RAW DATA
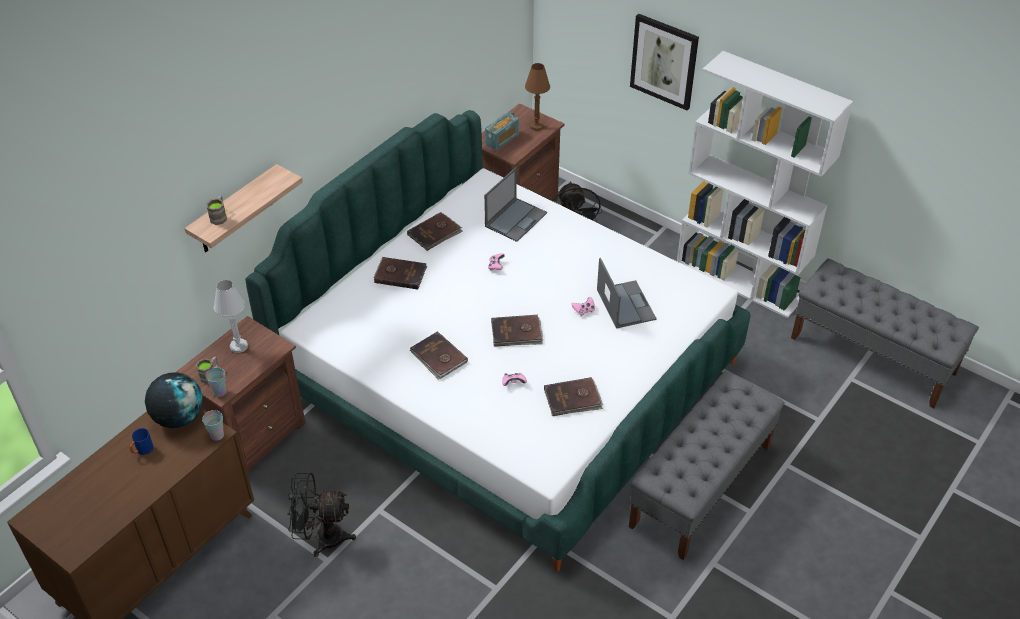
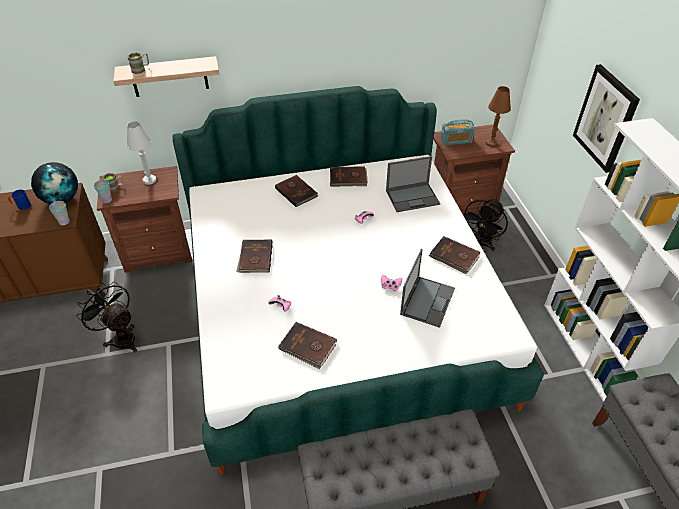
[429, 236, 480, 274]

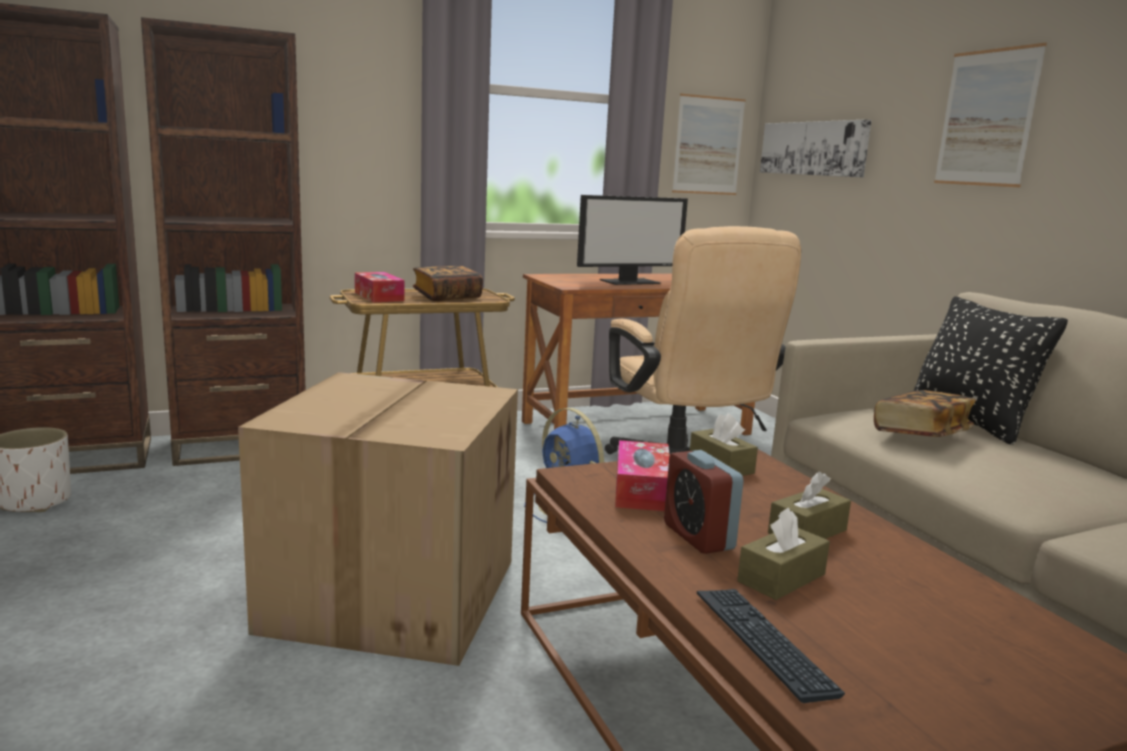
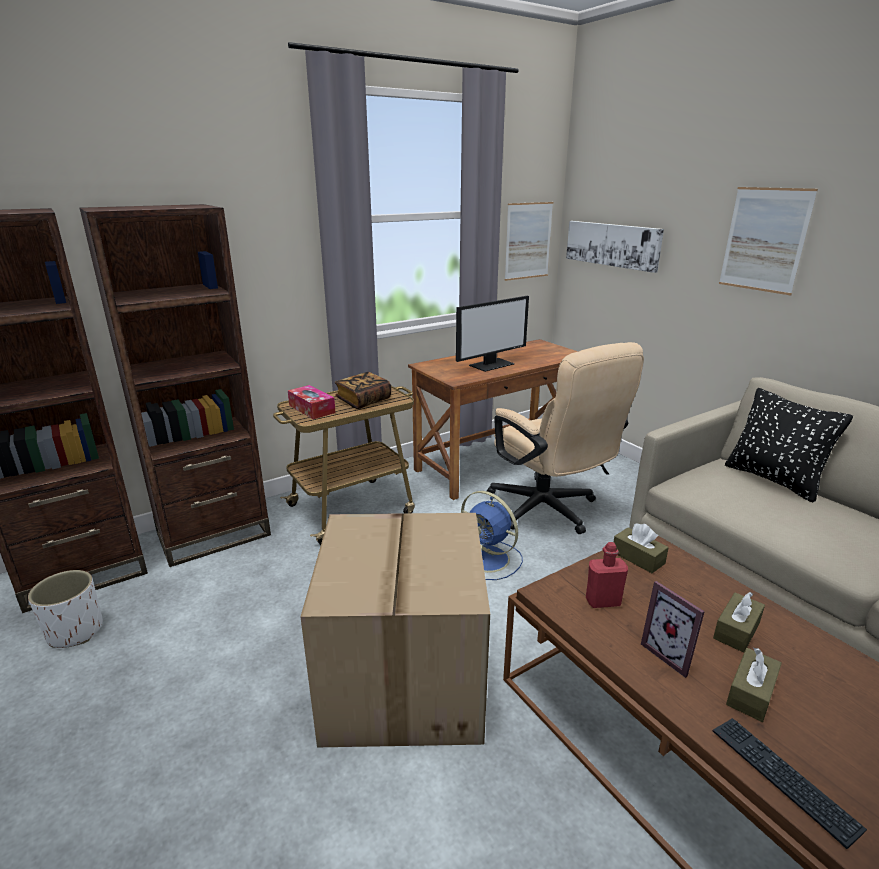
[874, 390, 976, 437] (first image)
[586, 542, 628, 608]
[641, 581, 705, 678]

BRIEF
When you restate the listing above, give each line word for word but leave out every image.

ANSWER BOX
[429, 236, 480, 274]

[874, 390, 976, 437] (first image)
[586, 542, 628, 608]
[641, 581, 705, 678]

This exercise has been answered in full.